P E AC E S U N D A Y
July 6th 1919
My brother Hum, as always, has taken particular interest in the religious side of life and made sure that we joined in the national celebration of Peace.
“Yesterday we attended Morning Service at the Cathedral, where we were courteously given seats in the Nave. The beautiful rendering of the Service by the Choir was a great musical treat, but we cannot believe that such form of worship is as suitable for boys as our own Sunday Service.”
In the afternoon a few of the boys found their way to the United Service in ‘Tom Quad‘ – along with a crowd estimated to be 10,000 strong! The band of the Oxfordshire & Buckinghamshire Light Infantry, along with the combined choirs of Christ Church, New College and Magdalene College Schools were an undoubted highlight.
There have been regular Sunday Services at the School this term, of which two were of particular note:
V C D A Y
May 18th 1919
We had hoped to give Rev. Col. Price’s VC Day sermon. But he writes that he ‘just said what he was feeling’ – and has been unable to ‘put it decently together.’ That is probably why it was so effective. He commented on the extreme youth of many of the VC winners, the high pitch to which the standard of bravery and sacrifice necessary for its winning has been raised during the war, yet ‘No VC’s act was more tremendously fine and great than that of Lieut. Smyth.’

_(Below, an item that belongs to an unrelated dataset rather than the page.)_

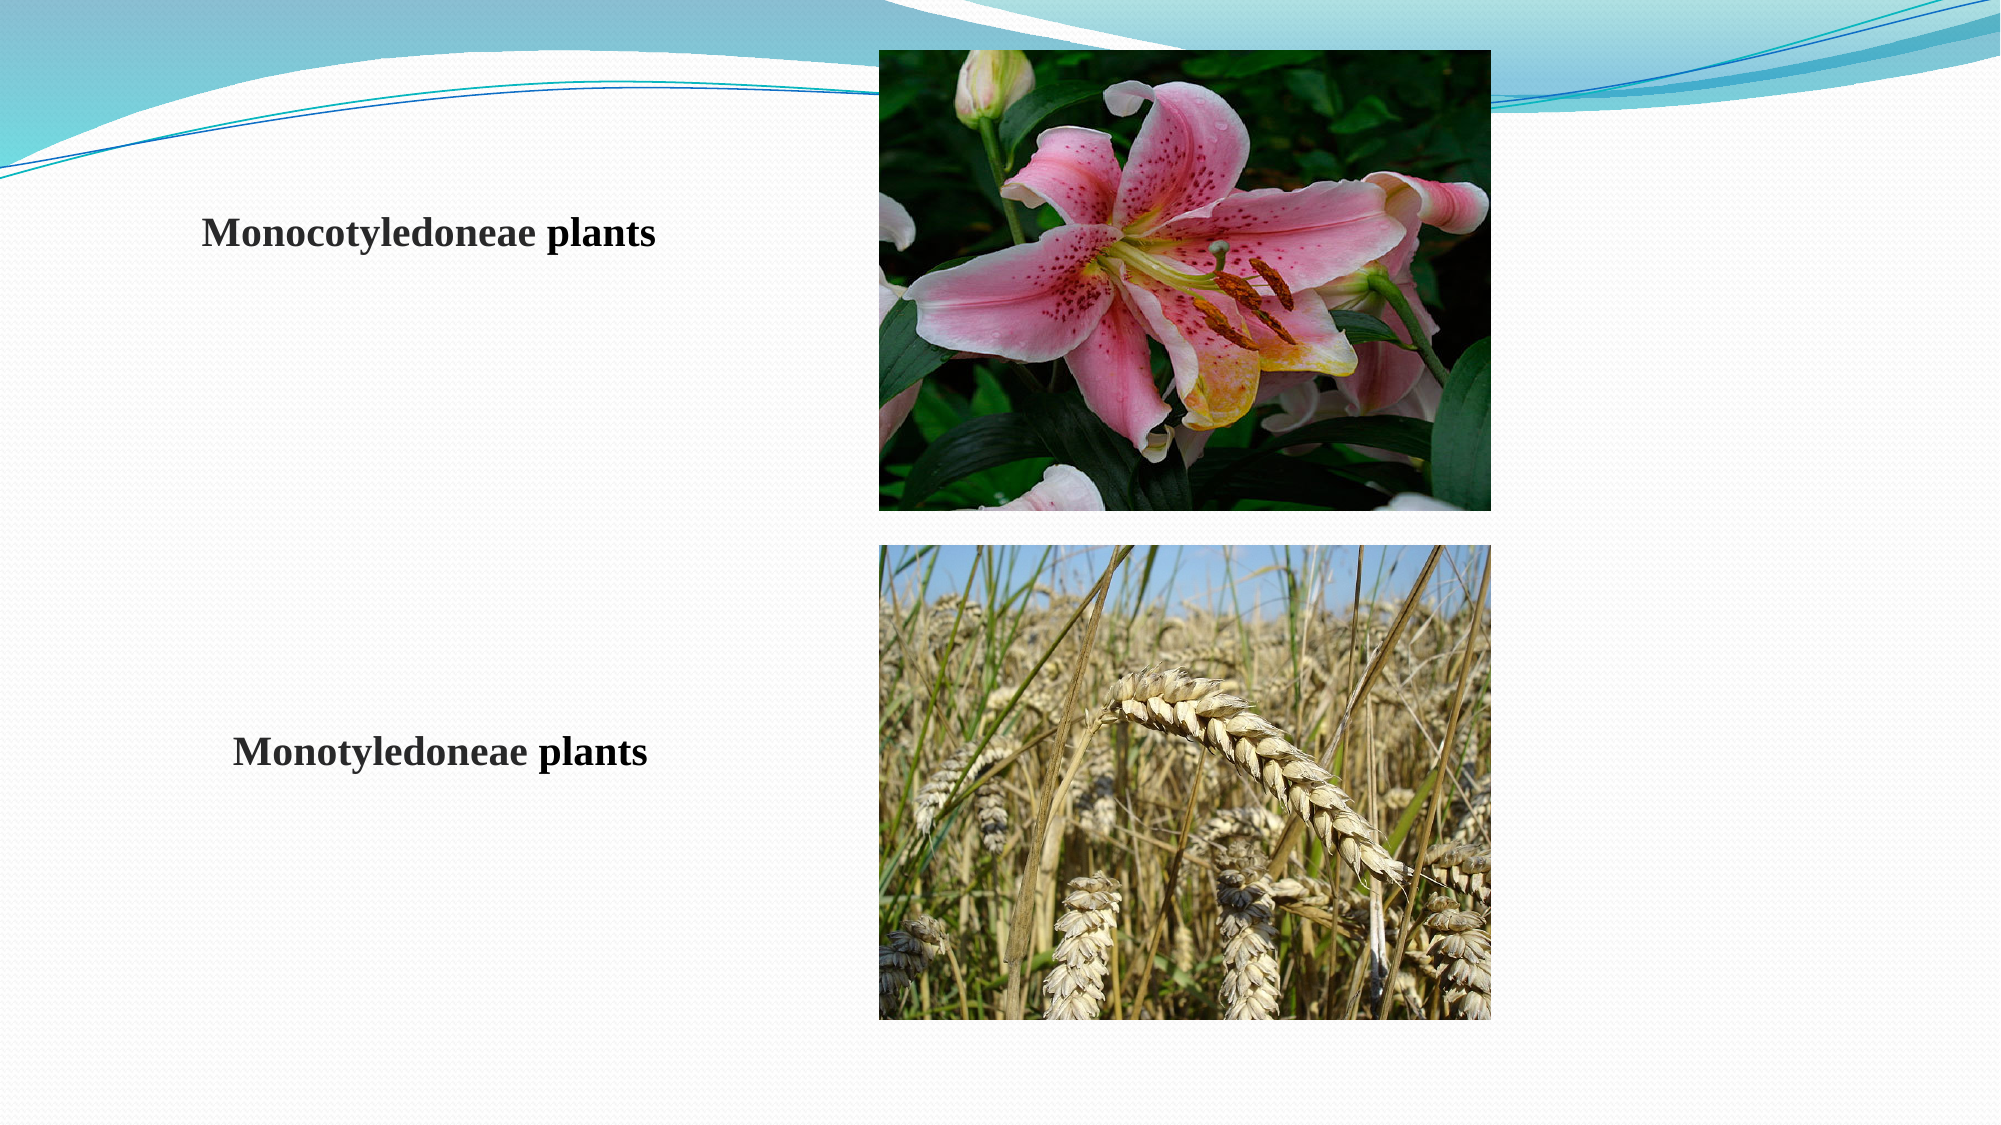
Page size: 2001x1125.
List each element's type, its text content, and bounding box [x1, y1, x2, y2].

Jack was once a very delicate boy, but his fine spirit and pluck pulled him through at that time, and the same grit and power has now won for him eternal fame.
We had a grand VC day picnic thereafter. Boats from Beesley’s took some 120 boys and staff up to Wytham Woods, while the caravan took the provisions and cookie and her staff to Swinford Bridge and a quarter-of-a-mile over the fields to the lock. The blue hyacinths were gorgeous. It was a day to remember.
June 8th 1919
We were delighted to have as preacher Rev Neville Talbot, whose brother Edward Talbot was an Old Dragon. Both served as chaplains throughout the war. Their father, the first Warden of Keble College, was a founder of the first girls’ colleges in Oxford (Lady Margaret Hall and Somerville).
Neville’s other brother, Gilbert Talbot, was killed at Ypres in December 1915 and the famous Talbot House at Poperinghe was founded in Gilbert’s memory by Neville and the Rev. ‘Tubby’ Clayton. It provided a resting place for soldiers to meet and relax in breaks from front line duties. Inside this house all were to be considered equal, regardless of rank, as the notice by the door required:
‘All rank abandon, ye who enter here.’